The study tested baricitinib, a pill that Indianapolis-based Lilly already sells as Olumiant to treat rheumatoid arthritis, the less common form of arthritis that occurs when a mistaken or overreacting immune system attacks joints, causing inflammation. An overactive immune system also can lead to serious problems in coronavirus patients.

All study participants received remdesivir, a Gilead Sciences drug previously shown to reduce the time to recovery, defined as being well enough to leave the hospital, by four days on average. Those who also were given baricitinib recovered one day sooner than those given remdesivir alone, Lilly said.

Lilly said it planned to discuss with regulators the possible emergency use of baricitinib for hospitalized COVID-19 patients.

If that’s approved, Lilly will propose that the drug be sold through usual commercial means.

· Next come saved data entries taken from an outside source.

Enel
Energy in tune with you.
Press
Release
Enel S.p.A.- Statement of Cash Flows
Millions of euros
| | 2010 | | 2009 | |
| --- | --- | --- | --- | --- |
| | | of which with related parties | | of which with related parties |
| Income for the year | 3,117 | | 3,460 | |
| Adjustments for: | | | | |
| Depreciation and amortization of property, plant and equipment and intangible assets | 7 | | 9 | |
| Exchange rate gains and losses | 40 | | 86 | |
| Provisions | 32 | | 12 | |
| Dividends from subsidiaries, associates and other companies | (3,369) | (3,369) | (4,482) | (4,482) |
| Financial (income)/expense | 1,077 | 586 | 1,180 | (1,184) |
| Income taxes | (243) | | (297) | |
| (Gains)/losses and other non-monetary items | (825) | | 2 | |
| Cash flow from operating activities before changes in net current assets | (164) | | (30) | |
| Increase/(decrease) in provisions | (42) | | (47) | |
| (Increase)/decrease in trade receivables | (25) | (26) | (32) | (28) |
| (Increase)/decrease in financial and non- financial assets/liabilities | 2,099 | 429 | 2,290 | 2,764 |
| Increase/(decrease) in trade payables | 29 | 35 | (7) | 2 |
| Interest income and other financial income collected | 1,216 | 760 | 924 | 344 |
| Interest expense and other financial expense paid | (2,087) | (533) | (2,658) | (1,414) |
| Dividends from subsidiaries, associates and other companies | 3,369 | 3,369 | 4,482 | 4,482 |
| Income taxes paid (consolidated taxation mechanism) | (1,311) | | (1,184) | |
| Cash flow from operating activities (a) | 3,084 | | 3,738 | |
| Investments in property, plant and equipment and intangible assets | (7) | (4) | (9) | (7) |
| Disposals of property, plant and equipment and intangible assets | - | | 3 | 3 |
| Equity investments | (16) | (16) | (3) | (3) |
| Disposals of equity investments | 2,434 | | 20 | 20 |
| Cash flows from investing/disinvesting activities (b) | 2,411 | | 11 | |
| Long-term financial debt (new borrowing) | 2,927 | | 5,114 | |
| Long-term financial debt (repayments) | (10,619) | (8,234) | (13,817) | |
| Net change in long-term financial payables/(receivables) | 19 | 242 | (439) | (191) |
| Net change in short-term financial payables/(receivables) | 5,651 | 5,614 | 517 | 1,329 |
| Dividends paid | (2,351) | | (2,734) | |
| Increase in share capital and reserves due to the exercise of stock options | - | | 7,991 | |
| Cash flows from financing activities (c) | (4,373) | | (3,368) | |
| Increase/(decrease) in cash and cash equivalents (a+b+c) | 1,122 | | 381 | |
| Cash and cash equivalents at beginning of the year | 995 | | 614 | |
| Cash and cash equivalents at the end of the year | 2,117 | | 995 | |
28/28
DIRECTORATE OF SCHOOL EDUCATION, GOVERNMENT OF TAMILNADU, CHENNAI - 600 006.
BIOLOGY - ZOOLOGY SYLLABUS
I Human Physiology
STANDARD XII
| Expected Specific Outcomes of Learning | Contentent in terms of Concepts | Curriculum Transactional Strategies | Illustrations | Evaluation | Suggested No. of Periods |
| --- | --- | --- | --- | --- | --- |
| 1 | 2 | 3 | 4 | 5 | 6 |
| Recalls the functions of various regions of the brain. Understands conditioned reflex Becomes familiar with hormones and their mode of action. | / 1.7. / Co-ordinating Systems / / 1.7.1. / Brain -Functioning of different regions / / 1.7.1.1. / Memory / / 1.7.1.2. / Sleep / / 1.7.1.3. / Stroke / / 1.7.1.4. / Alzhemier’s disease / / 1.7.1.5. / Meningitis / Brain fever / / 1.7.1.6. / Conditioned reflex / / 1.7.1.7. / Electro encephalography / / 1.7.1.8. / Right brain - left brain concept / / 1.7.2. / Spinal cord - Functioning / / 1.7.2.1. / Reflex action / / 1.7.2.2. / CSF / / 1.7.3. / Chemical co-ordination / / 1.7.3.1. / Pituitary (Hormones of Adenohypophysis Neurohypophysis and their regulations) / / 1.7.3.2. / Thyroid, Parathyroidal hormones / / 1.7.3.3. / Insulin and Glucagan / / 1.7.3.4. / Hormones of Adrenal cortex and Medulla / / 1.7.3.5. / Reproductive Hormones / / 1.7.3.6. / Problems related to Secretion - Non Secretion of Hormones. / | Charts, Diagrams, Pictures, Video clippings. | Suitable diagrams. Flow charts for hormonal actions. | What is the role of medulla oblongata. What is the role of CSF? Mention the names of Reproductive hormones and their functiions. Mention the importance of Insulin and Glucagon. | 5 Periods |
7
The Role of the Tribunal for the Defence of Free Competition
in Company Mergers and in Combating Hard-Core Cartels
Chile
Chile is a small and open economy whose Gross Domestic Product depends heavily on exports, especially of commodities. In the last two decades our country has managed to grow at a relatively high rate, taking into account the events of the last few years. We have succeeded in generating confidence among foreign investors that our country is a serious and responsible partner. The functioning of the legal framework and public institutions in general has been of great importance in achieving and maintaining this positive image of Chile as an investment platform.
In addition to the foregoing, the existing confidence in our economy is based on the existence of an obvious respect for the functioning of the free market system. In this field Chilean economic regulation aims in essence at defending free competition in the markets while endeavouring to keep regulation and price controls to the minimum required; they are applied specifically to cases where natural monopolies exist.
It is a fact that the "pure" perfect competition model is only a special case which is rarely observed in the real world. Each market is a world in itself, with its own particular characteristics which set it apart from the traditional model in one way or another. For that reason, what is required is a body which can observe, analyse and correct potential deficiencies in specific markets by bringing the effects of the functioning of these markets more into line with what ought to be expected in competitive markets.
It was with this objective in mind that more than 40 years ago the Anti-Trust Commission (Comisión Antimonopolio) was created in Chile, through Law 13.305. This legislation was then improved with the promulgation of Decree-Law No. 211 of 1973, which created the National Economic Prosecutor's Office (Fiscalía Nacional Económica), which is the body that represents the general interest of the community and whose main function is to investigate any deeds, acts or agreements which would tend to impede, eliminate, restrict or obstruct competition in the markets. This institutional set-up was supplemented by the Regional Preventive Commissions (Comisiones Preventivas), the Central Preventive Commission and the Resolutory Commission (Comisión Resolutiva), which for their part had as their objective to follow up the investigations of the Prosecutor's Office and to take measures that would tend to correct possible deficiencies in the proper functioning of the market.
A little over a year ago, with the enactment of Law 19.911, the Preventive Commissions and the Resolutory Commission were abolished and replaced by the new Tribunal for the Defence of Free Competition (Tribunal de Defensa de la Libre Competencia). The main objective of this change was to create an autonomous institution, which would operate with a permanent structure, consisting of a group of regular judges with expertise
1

Based on current pricing, the government would pay $105 per patient per day, and for people with private insurance, hospitals would pay about $150 per day, Lilly said. What a patient ends up paying out of pocket depends on many factors.

It would be important to know how many study participants also received steroid drugs, which have been shown in other research to lower the risk of death for severely ill, hospitalized COVID-19 patients, said Dr. Jesse Goodman, former U.S. Food and Drug Administration chief scientist now at Georgetown University who had no role in the study.

Figuring out how to best use the various drugs shown to help “is something we’re going to have to work at,” he said.